Gold, diamonds, etc., achieve their market value as a result of
scarcity, demand, and the elaborate systems of mining, distribution,
and marketing. Why is a beautiful amethyst worth less than a much
smaller mediocre emerald? Not with me, the amethyst will sell itself,
the emerald needs talking up.

I have a 1973 Stratocaster guitar, which I bought new back then. I
saw one like it on Ebay, asking price, nearly $7000. I paid $275 for
it new. Will I sell mine? I doubt it. That guitar earned me my way
through college as I played weekends in Country Western bars, strip
clubs, biker parties. I dodged a lot of flying beer bottles in my
time. But for $7000, I could probably buy several of the best new
guitars on the market, ones that would play and sound better than
the old Strat.

You’re right, our skills and talents and hard work should determine
the value of what we make, but for all times, jewelry’s value has
been largely based on the beauty and rarity of the materials.
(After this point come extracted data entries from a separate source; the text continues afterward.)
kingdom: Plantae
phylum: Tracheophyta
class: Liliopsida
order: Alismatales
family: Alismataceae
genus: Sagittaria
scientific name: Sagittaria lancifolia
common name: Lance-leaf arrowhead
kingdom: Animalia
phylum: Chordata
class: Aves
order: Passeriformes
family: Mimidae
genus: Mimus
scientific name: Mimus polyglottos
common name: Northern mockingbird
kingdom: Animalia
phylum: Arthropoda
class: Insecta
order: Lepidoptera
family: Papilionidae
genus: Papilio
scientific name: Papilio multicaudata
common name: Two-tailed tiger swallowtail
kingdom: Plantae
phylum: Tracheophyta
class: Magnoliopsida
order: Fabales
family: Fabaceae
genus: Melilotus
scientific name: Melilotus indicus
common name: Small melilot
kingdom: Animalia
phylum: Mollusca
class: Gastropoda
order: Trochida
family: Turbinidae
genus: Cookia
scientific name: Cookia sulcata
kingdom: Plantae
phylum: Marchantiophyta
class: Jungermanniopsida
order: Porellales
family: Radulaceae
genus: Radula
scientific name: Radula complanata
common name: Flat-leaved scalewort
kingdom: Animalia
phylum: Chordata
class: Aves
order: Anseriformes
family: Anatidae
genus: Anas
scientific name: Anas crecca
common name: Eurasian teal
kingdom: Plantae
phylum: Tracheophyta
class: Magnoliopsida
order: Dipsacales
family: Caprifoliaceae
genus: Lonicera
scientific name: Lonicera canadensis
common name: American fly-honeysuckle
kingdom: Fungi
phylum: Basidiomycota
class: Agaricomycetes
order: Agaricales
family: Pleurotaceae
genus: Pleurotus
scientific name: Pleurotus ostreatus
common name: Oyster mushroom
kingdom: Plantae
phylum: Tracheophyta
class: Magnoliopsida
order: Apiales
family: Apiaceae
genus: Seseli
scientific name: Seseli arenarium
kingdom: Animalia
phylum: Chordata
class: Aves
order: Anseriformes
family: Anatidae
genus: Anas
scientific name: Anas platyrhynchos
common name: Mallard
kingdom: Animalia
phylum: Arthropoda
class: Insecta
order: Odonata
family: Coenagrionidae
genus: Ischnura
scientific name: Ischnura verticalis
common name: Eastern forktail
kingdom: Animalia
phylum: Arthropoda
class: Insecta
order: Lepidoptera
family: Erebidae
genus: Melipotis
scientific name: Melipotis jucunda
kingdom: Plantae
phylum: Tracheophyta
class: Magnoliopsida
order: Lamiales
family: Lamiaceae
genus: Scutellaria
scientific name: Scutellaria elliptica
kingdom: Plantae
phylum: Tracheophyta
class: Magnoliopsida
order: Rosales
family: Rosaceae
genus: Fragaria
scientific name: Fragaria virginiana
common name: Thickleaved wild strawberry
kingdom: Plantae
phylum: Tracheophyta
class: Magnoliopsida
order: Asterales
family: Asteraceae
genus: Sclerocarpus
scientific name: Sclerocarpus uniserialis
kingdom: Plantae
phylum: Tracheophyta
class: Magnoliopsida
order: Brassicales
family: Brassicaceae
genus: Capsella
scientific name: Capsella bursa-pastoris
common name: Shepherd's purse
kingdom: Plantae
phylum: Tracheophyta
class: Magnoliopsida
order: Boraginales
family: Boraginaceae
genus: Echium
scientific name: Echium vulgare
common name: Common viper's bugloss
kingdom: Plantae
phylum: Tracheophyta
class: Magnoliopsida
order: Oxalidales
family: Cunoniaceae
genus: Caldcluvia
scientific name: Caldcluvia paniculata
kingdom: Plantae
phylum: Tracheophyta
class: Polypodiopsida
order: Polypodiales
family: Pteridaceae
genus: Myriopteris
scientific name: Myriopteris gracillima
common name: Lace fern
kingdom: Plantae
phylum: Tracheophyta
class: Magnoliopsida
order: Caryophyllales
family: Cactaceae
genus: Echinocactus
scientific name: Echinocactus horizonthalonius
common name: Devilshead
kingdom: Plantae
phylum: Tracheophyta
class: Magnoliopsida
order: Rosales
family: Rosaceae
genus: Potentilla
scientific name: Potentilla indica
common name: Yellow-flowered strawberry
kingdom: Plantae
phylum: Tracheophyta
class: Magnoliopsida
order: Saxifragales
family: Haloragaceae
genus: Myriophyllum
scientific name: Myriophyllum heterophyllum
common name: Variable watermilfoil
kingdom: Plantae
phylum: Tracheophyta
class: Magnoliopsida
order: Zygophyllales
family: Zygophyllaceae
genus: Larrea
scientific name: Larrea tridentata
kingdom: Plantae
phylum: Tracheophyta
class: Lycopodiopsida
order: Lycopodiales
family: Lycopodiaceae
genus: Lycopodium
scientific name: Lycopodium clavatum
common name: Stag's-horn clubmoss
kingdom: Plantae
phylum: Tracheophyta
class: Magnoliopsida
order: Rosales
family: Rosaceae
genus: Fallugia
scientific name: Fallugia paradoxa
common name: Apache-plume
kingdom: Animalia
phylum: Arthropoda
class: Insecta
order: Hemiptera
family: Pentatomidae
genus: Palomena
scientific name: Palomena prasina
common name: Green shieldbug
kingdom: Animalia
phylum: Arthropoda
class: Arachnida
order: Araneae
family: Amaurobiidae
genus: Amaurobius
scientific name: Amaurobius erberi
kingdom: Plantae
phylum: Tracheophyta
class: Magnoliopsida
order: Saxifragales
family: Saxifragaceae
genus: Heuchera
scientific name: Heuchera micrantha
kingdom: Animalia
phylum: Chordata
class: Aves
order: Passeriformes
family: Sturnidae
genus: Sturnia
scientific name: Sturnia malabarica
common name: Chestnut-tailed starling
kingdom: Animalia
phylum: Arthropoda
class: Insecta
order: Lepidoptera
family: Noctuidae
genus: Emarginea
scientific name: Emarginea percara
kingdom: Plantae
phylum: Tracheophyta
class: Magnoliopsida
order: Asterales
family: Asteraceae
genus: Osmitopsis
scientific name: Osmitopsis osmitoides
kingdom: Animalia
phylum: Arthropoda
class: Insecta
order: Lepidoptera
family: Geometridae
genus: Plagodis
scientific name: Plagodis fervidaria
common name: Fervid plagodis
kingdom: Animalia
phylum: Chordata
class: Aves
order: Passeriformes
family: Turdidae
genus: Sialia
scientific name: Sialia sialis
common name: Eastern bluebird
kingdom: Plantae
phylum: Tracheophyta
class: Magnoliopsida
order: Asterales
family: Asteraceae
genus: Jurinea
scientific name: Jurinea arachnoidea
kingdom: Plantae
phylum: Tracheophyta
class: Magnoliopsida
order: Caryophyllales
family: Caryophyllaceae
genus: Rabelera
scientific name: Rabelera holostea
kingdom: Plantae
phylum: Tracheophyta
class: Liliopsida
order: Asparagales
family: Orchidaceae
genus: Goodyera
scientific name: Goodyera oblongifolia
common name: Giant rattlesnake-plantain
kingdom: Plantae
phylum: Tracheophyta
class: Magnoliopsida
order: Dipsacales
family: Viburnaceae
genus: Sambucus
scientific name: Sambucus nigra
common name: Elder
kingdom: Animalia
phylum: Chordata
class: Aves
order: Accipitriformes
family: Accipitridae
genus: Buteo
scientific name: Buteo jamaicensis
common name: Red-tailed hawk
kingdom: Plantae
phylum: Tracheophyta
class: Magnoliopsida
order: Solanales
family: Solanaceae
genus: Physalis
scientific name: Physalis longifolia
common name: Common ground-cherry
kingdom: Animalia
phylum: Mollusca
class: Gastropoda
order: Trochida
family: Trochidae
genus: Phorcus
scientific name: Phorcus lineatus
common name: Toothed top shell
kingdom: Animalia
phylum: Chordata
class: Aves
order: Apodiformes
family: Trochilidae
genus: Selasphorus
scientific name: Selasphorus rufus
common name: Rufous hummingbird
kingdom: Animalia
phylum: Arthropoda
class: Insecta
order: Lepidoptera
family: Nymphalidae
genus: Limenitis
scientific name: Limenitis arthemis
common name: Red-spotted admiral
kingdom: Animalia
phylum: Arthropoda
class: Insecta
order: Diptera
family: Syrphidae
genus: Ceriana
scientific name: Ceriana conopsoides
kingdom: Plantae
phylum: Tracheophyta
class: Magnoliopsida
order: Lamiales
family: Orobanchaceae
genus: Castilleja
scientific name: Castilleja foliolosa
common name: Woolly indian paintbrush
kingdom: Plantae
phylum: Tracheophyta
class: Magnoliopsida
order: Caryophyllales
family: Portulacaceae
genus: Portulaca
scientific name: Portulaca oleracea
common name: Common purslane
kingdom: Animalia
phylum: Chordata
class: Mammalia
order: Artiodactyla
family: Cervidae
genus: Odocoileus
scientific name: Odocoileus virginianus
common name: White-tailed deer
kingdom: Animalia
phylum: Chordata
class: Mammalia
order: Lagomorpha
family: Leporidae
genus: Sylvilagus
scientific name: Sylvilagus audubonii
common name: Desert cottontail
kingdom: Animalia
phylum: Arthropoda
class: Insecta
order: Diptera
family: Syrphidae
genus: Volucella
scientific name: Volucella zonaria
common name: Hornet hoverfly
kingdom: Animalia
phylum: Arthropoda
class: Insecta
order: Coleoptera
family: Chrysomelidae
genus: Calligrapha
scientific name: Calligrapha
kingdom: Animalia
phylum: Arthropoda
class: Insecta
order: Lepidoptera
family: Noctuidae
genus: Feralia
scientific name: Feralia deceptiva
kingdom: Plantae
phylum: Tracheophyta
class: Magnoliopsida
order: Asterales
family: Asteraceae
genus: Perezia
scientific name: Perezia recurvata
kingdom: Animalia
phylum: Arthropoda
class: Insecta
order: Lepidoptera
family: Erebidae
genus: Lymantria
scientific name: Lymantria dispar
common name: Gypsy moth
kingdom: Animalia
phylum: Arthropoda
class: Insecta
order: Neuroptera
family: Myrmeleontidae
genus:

The
master craftsman who made it usually remain anonymous. I say, sell
both values, because WalMart is selling gold without craftsman, and
all the high end manufacturers are selling their name with products
that have little originality or design. Make good jewelry, use good
materials, hope for the best. At least you’ll have a product you can
believe in. And that’s the secret to successful sales.